Eugene I wrote: ↑Sun Apr 25, 2021 6:15 pm
I think, Ashvin, you misinterpret such "higher cognition" as a kind of cognitive gnosis, but only of some kind of a higher order. But what all those mystics, Western and Eastern alike, were pointing to is a different kind of knowing - gnosis and agnosis at the same time, immediate, existential/experiential and prior to any cognition.
"
With an empty mind and open heart, let yourself be naked before grace... Let yourself sleep in this
dark awareness of God as he is."
Anonymous, The Cloud of Unknowing
This is the central theme all over again. It all boils down to the fact that if we simply empty the mind and open the heart, we contemplate a
general truth. Yes, it's all Consciousness looking upon itself. But then what? And here's where paths bifurcate. The East says that this general knowledge is enough. As long as we organize our outer affairs such that this truth can be available to everyone and we lead our lives in the moral implicit in this truth, this is considered the highest achievement. But note also the second sentence:
Eugene I wrote: ↑Sun Apr 25, 2021 6:15 pm
Then he himself is transformed from a thing among things into a form of the universal essence — and with him the
knowledge of things is changed into an utterance of the nature of things.
This is what is largely missing from the Eastern method - especially in its modern popular versions. What the above means is that we no longer think about external perceptions of the things but the inner nature of the things resounds within our transformed form of the universal essence. This is for example how Goethe groped towards the archetypal plant. With the senses we see the plant and can think about it in concepts. This is the first kind of cognition (in the context of the quote). In the second type of cognition we experience ourselves within the universal essence and there we experience the universal idea of the plant, which is the real architect and living force behind the actual plant. We experience that not as a concept (although we can project it into a concept so that the intellect can use it) but as living reality within the very essence of Consciousness. It's the creative work of the Spirit, full of meaning.
This is what is new. This is the gradient between our limited condition and the general truth. And we should be clear - the experience of the general truth that we can experience today in a mystical state, with emptied mind and open heart,
is not how the general truth will be experienced at the end of evolution when this truth will have become full reality.
Think of an hourglass. The sand is slowly passing from one half into the other. This is a picture of evolution. Consciousness slowly flows through the pinhole of the "I" and in the process it experiences more and more of the full potential. Today the whole universe is 'external', through the gradual flow of evolution it will become 'internal'. To become 'internal' it means that we need to discover the utterances of the things, the inner nature of everything that we perceive with the senses.
The general truth of Eastern teachings is that consciousness is all there is and that's enough. The East doesn't focus on the flow of the sand - it practically doesn't exist for it. It's all about becoming aware of the general and
timeless truth. The West recognizes that this is not enough. We'll never be able to solve the problems of humanity if we only focus on 'it's all consciousness' without investigating how to accommodate the flow through the pinhole. It would be like wanting to build a house while refusing to learn anything about construction and putting the effort into the realization.

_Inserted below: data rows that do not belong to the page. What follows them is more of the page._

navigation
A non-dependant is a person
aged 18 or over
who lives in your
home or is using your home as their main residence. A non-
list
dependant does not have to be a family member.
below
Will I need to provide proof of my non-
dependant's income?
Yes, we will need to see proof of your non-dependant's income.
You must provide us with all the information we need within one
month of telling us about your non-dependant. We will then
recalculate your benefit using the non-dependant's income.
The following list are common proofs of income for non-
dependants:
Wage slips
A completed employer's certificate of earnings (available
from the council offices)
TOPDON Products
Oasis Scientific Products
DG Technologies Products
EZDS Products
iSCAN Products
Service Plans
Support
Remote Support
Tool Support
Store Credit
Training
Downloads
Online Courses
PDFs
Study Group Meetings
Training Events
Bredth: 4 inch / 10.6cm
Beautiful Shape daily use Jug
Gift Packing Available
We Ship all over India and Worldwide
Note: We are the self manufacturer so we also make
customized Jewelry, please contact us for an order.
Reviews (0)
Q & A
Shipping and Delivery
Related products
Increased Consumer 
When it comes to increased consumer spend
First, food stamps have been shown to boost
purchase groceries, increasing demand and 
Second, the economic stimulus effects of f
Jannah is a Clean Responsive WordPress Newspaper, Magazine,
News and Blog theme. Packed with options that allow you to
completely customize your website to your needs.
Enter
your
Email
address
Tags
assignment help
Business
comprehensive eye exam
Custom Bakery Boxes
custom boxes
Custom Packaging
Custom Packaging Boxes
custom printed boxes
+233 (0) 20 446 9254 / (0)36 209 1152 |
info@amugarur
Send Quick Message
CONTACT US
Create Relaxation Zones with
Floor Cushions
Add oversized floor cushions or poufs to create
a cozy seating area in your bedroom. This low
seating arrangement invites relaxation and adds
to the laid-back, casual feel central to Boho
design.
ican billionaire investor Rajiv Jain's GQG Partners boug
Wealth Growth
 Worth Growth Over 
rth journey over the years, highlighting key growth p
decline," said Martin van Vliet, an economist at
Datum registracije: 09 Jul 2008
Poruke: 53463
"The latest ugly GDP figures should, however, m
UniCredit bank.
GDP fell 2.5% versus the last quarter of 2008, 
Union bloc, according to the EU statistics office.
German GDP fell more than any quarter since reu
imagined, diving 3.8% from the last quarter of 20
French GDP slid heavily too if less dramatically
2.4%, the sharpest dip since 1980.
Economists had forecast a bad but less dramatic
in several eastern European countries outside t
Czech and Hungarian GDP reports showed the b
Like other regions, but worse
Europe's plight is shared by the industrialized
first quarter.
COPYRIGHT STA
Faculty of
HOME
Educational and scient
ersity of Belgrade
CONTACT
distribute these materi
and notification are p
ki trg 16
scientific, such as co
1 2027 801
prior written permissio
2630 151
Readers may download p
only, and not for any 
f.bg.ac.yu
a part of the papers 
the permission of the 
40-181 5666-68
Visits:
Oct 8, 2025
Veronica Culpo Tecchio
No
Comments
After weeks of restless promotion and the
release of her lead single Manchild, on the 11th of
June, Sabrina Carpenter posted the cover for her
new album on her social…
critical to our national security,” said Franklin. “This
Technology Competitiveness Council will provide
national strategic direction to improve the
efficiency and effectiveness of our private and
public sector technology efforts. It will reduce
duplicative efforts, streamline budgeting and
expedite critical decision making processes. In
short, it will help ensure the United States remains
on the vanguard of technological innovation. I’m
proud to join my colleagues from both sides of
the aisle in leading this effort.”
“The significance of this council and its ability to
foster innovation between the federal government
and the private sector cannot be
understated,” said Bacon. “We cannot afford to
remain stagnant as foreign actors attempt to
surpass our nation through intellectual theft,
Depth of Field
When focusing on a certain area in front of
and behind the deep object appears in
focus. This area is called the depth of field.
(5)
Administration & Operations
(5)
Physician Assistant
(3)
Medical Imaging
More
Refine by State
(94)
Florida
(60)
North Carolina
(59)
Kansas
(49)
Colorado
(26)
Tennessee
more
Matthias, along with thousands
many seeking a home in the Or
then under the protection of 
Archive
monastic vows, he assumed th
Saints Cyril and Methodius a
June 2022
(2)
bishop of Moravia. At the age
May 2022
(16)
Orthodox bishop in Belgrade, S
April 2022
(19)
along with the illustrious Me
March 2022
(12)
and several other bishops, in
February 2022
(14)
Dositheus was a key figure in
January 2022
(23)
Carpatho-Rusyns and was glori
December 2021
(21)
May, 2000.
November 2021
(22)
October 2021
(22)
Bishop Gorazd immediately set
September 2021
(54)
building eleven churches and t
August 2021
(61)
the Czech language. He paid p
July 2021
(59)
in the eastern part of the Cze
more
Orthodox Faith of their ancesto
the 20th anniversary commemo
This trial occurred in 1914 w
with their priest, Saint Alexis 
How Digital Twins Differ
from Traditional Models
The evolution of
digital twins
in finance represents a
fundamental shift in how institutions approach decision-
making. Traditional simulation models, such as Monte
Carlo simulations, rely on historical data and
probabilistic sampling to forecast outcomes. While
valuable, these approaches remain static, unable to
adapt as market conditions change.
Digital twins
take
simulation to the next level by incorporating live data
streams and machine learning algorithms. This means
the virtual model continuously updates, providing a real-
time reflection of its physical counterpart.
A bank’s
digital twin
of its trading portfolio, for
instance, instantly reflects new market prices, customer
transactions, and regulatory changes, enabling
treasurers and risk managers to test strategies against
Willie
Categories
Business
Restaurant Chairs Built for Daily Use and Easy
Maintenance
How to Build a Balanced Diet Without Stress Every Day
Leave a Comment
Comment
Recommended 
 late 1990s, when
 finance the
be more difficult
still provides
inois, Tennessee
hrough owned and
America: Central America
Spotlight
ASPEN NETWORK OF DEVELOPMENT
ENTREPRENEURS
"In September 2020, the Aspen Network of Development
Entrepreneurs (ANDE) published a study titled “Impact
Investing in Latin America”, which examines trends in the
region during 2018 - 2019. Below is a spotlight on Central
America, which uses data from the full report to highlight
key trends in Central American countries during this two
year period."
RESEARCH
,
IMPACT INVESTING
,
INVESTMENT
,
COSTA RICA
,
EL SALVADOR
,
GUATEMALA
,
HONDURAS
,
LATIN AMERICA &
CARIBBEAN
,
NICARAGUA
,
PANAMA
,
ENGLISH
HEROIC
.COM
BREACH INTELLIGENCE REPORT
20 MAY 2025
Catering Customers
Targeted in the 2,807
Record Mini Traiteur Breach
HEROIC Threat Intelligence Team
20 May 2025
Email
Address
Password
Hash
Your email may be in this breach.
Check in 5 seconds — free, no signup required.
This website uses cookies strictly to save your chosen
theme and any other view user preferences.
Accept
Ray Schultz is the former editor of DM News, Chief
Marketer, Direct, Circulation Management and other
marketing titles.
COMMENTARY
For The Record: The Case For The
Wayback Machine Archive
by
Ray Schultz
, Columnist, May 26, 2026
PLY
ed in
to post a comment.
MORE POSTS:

Through the advancements of the last two millennia more and more of this flow through the pinhole of the hourglass becomes understood. It so happens that the current form of spiritual activity in the vicinity of the pinhole is
thinking. It is for this reason that higher cognition grows out of thinking. This is again a point of bifurcation between the East and West. The East, as it focuses on the general truth, doesn't see any real value in thinking. It should be clear that no one here insists that the intellect is the final solution to everything, nor that it can grasp the depth of everything. This can be the case only in philosophies that don't consider higher cognition. All forms of cognition are milestones along the flow of evolution. Each one is only a momentary state of metamorphosis leading into the next higher stage (this also explains the impossible search for TOE). Yet the fact that we can envision the general truth, the final destination, doesn't mean that we can skip the milestones through the gradient. In Steiner's words:
Steiner wrote:Although Spiritual Science is necessary, although the times demand it, nevertheless in a certain respect we must feel it to be a skeleton in comparison with the living realities of existence. It is indeed so. When anthroposophy keeps only our intellects busy, when with our intellects we draw up tables and coin all kinds of technical expressions, anthroposophy is nothing but a skeleton — above all when it is speaking of the living human being.
It begins to be a little more bearable when we are able to picture, for instance, the conditions of existence on Saturn, Sun and Moon, the earlier epochs of Earth-evolution or the work of the several Hierarchies.
But to say that the human being consists of physical body, ether-body, astral body and Ego — or Manas and Kama-Manas … this is really dreadful, and it is even more dreadful to have charts and tables of these things. Thinking of the human being in all his majesty, I can scarcely imagine anything more horrible than to be surrounded in a great hall by a number of living people and to have on the blackboard beside one a chart of the seven principles of man! But so, alas, it must be … and there is no getting away from it.